Mesmo com terreno extenso, os residentes não costumam se esconder ou
fugir. A porta de entrada/saída do sítio nunca fica trancada. Também nesse sentido
arquitetônico, não há uma barreira física entre a comunidade masculina e a comunidade
feminina de tratamento terapêutico, que está localizada no terreno ao lado. Todavia, não
há contato entre os dois grupos; existe, então, um “muro moral”.
No plano psicossocial dos dispositivos disciplinares, foram identificadas
diversas ferramentas institucionais que mantém o controle dos residentes. Por exemplo,
quando determinado residente comete uma infração leve, como discussão e
desobediência, que não é caso de exclusão, aplica-se a Experiência Educativa (EE).
Consiste em uma tarefa, direcionada pelo seu monitor responsável, que o fará “refletir”
acerca de sua atitude. As tarefas variam de acordo com a falta cometida, mas foi
observado que capinar por horas sob o sol era um afazer bastante freqüente entre os que
cumpriam a EE.
A Experiência Educativa, para a equipe gestora não se configura em uma
punição, por entender que a punição é apenas um castigo e que nela não há
aprendizagem, diferentemente da EE, que promove a “reflexão”. É um dispositivo
disciplinar que, além de tentar impedir a repetição da falha, também coibe atitudes
semelhantes por parte de outros residentes. Mesmo que não faça parte do discurso
institucional, este instrumento de disciplina dos residentes está enquadrado em um tipo
de punição. É o meio mais eficaz de evitar a quebra das regras pelo grande grupo
controlado, resultando na desestruturação do regimento, que um sentimento de
impunidade poderia desencadear.
Os resultados encontrados denotam o disciplinamento dos dois grupos, no que
concerne à representação da instituição enquanto locus de tratamento. Embora estejam
inseridos em diferentes grupos (um exerce o poder e o outro é submetido a ele) ambos
utilizam do mesmo discurso ao descreverem como interpretam a Comunidade. Foucault
(1999, p. 45) referenda este acontecimento quando diz que as disciplinas têm seu
discurso próprio.
Os dispositivos disciplinares que a instituição possui produzem o discurso
unificado de normalização, que por meio dos instrumentos de controle os indivíduos
internalizam a obediência como uma lei a ser cumprida. No caso específico das formas
com que as representações são construídas pelos residentes, evidencia-se que o discurso
da disciplina, com propõe Foucault, é o elemento estruturador das formas de
sociabilidade entre os residentes.
A empiria com a Comunidade Terapêutica Porto da Esperança e o simultâneo
levantamento de informações acerca do tipo de estabelecimento no qual ela se enquadra,
oportunizou uma análise rica, apresentada aqui apenas parcialmente, que possibilitou,
inclusive, a refutação de qualificações referentes à construção de identidade de grupo e
de si, feitas por Goffman, inerentes aos internados de uma instituição total.
Era de se esperar que estes indivíduos reclusos e controlados apresentassem
atitudes de resistência ante ao exercício de poder do pequeno grupo supervisor e que se
unissem enquanto classe para enfrentar o regimento e arbitrariedades da equipe de
direção, num jogo permanente de lutas de força e poder, declaradas ou veladas.

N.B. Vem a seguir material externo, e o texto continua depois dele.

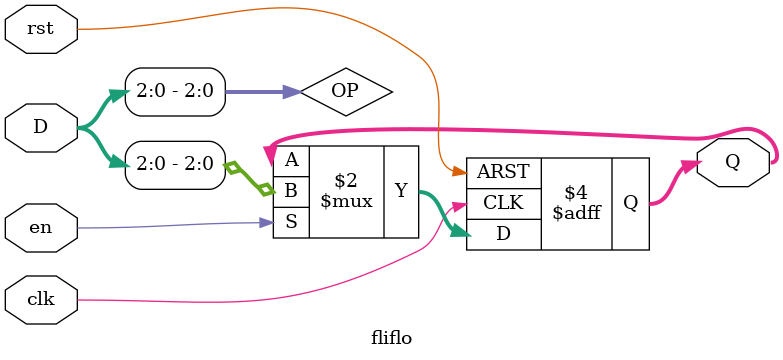
<source format=sv>
`timescale 1ns / 1ps

// fliflo nombre_(.clk(),.rst(),.en(),.D(),.Q());

module fliflo(
    input logic clk, rst, en,
    input logic [4:0]D,
    
    output logic [2:0]Q
    );
    logic [2:0] OP;
    assign OP = D[2:0];
    always_ff @(posedge clk, posedge rst) begin
        if (rst) begin
            Q<='b0;
        end
        else if (en) begin
            Q<=OP;
        end
    end
    
endmodule

</source>
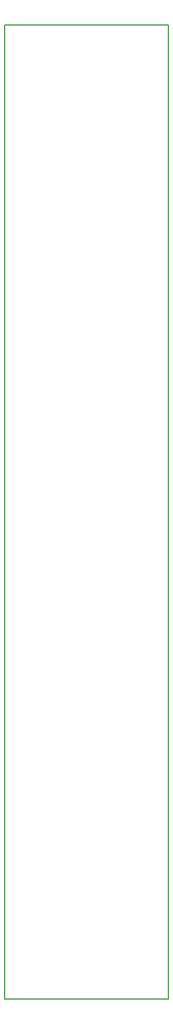
<source format=gbr>
G04 DipTrace 2.3.0.3*
%INBoardOutline.gbr*%
%MOMM*%
%ADD11C,0.14*%
%FSLAX53Y53*%
G04*
G71*
G90*
G75*
G01*
%LNBoardOutline*%
%LPD*%
X-11000Y8000D2*
D11*
X13000D1*
Y-134000D1*
X-11000D1*
Y8000D1*
M02*

</source>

No
entanto, tal conduta não é vista no contexto desta instituição total em particular; há, na
verdade, uma depreciação extrema entre os próprios residentes, enquanto estes
enxergam na figura dos monitores, seus objetos de admiração.
Desta forma, pude concluir que a nova base de relações sociais que os
residentes vivenciam, a partir do momento em que se submetem ao tratamento é de total
submissão às normas de conduta estabelecidas pela instituição. Os internados ingressam
voluntariamente na Comunidade, devem adequar-se a um regimento, e inicialmente têm
dificuldades. Contudo, a tendência de encará-lo como algo natural é predominante. São
sujeitos docilizados, submissos, que não questionam nenhuma ordem a eles direcionada,
ainda que esta os exponha a situações constrangedoras. Os residentes reconhecem,
legitimam e apoiam os dispositivos disciplinares que a instituição possui.